US 12,217,180 B2
Training text summarization neural networks with an extracted segments prediction objective
Mohammad Saleh, Santa Clara, CA (US); Jingqing Zhang, London (GB); Yao Zhao, San Carlos, CA (US); and Peter J. Liu, Santa Clara, CA (US)
Assigned to Google LLC, Mountain View, CA (US)
Filed by Google LLC, Mountain View, CA (US)
Filed on Oct. 12, 2023, as Appl. No. 18/485,950.
Application 18/485,950 is a continuation of application No. 17/140,863, filed on Jan. 4, 2021, granted, now 11,803,751.
Application 17/140,863 is a continuation of application No. 16/869,419, filed on May 7, 2020, granted, now 10,885,436, issued on Jan. 5, 2021.
Prior Publication US 2024/0185065 A1, Jun. 6, 2024
This patent is subject to a terminal disclaimer.
Int. Cl. G06N 3/08 (2023.01); G06F 40/30 (2020.01); G06N 3/045 (2023.01)
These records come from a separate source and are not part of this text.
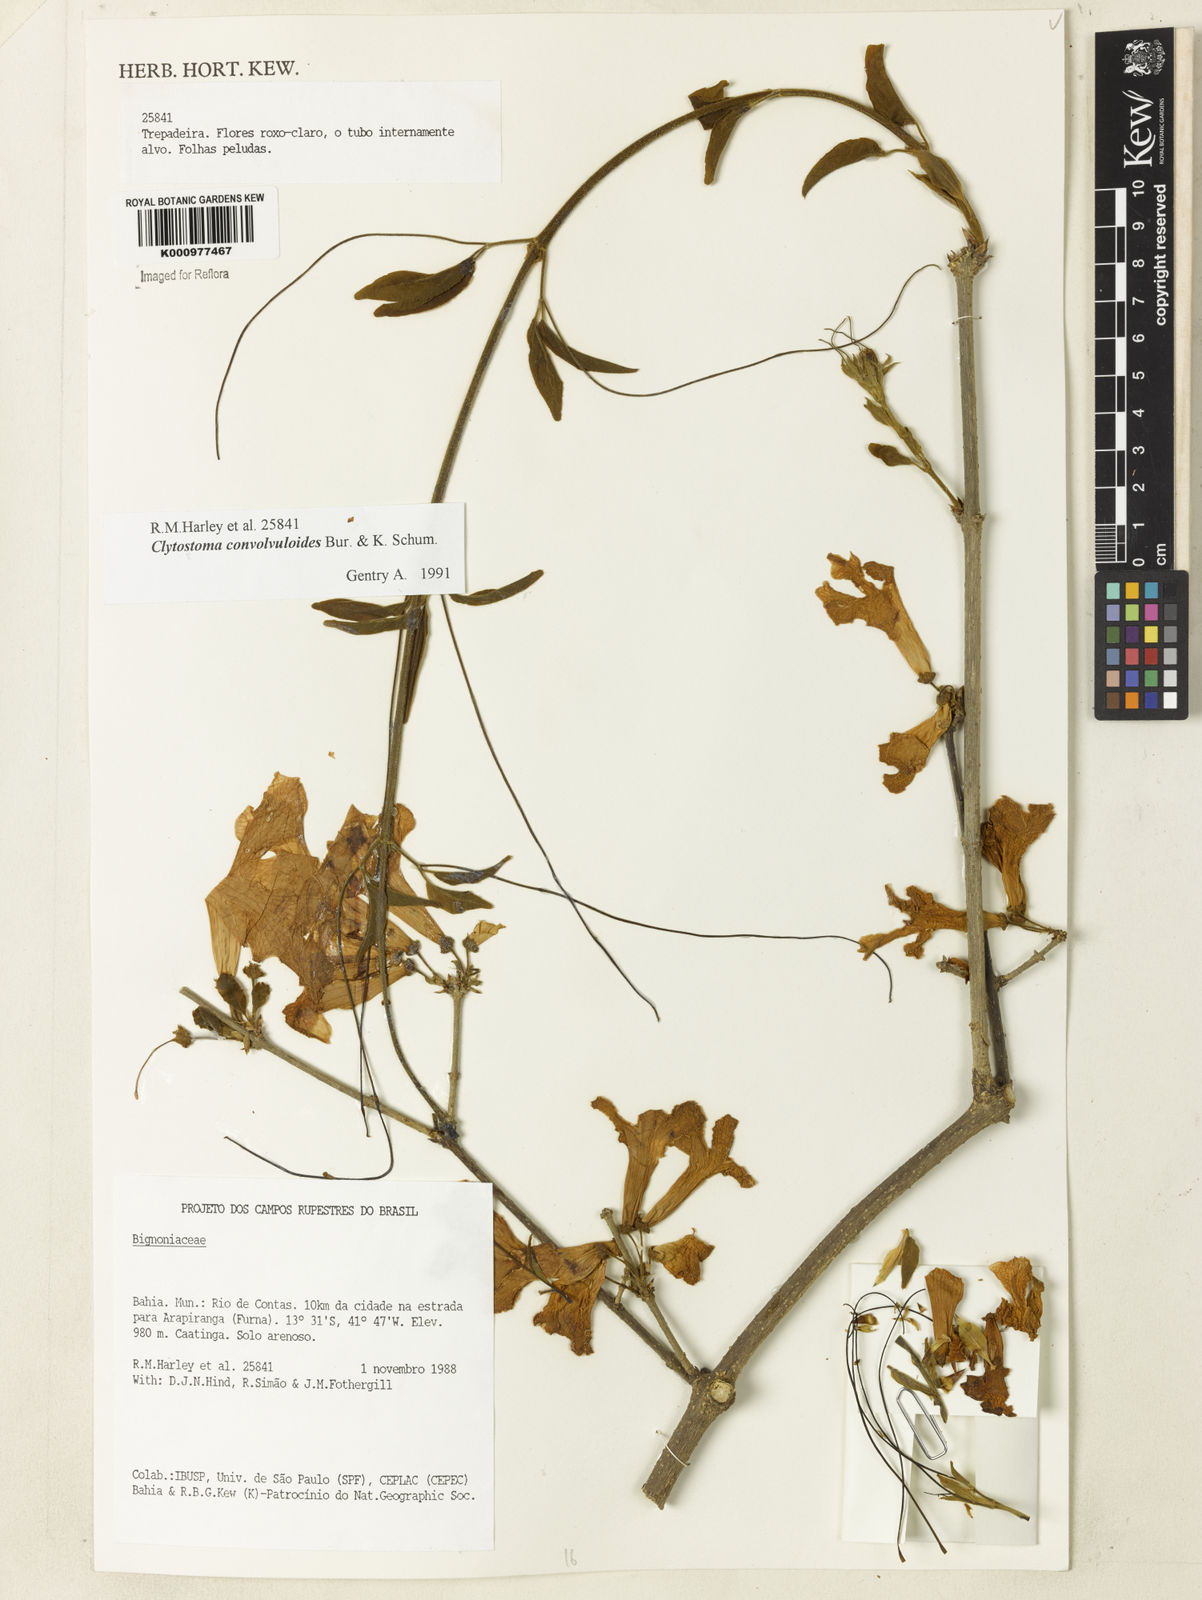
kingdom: Plantae
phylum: Tracheophyta
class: Magnoliopsida
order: Lamiales
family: Bignoniaceae
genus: Bignonia
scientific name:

CPC G06N 3/08 (2013.01) [G06F 40/30 (2020.01); G06N 3/045 (2023.01)] 18 Claims
OG exemplary drawing
 
1. A method performed by one or more computers, wherein the method comprises:
pre-training a neural network that has a plurality of network parameters to generate a pre-trained neural network, wherein the pre-training comprises:
obtaining a text document comprising a plurality of text segments;
determining, for each of the plurality of text segments, an importance score of the text segment that characterizes a relative importance of the segment with respect to other text segments in the text document;
selecting one or more text segments based on the importance scores;
generating a masked text document that replaces the one or more text segments in the text document with mask tokens;
processing, using the neural network and in accordance with current values of the plurality of network parameters, the masked text document to generate a prediction of the one or more text segments; and
determining, based on a difference between the prediction and the one or more text segments, an update to the current values of the plurality of network parameters; and
providing the pre-trained neural network for adaptation to perform a specific text processing task using labeled text data.